Educators and district administrators can create their own specialty cohort by contacting the MTC Director. The Face-to-Face Leaning Community program meets one weekend per month during the academic year (not in June or July) for two years providing 10 face-to-face sessions per year. Each monthly group happens over a selected weekend from 8 to 4:30 on Saturday and 8 to 3:30 on Sunday. Your two Co- facilitators come to you at your site. In between your meetings your learning is facilitated through Desire2Learn our online learning management system. Additionally, once each year you will attend the MTC Annual November Conference where you will be exposed to best practices in education featuring speakers from across the nation.
Format 2 -Off Campus Blended Program
The Blended learning Community meets twice a semester once at the beginning and once at the end of the semester for two years for a total of 8 face to face meetings with your community.

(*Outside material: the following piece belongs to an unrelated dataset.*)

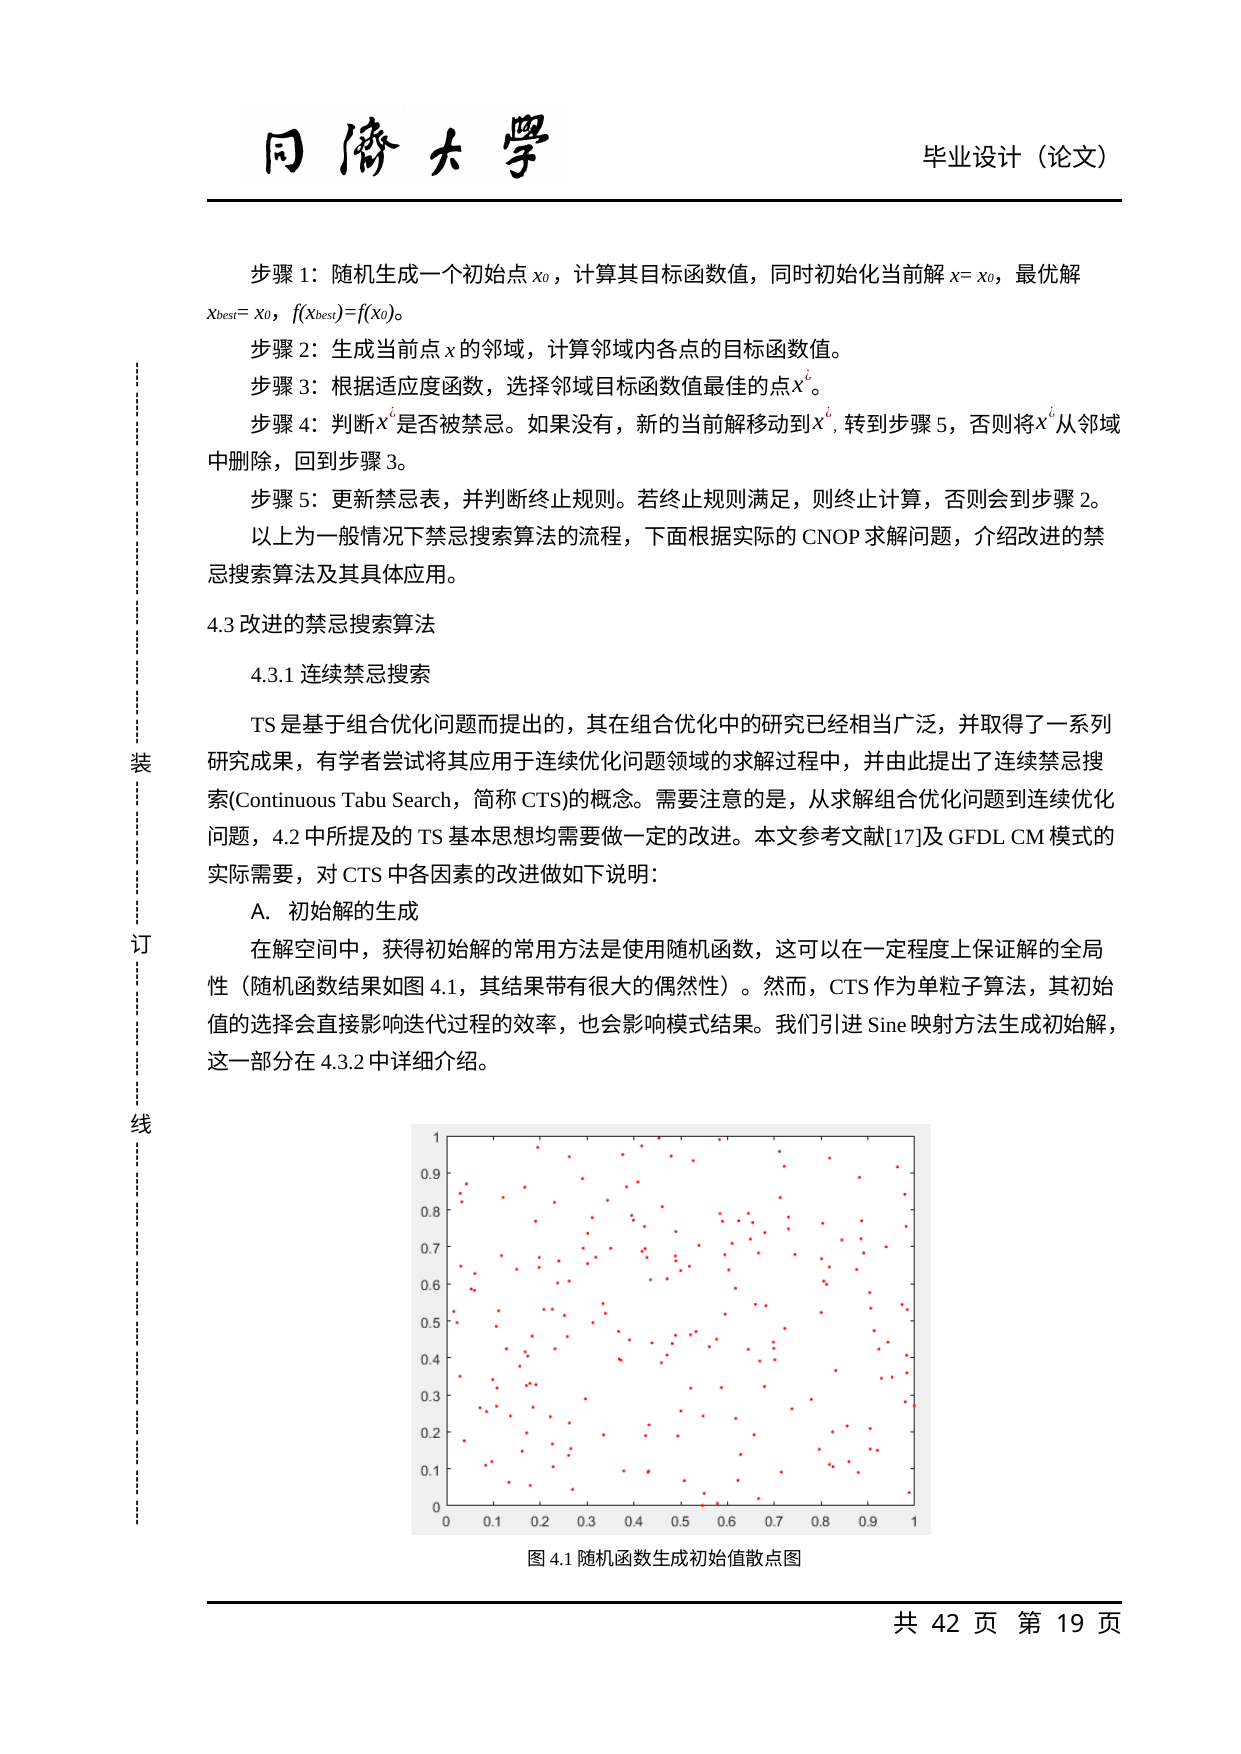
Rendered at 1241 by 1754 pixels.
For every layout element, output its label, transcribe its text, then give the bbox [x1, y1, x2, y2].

In addition, once each year you will attend the MTC Annual November Conference where you will be exposed to the best practices in education featuring speakers from across the nation. In between your meetings your learning is facilitated through Desire2Learn, our online learning management system.
Format 3 - Online Program
In the Online Learning Community program there are two one week summer institute sessions hosted on the UW-L campus where you will be taking 6 credits each summer. This program is an 18-month program. All other work with your community will be facilitated using Desire2Learn, our online learning management system.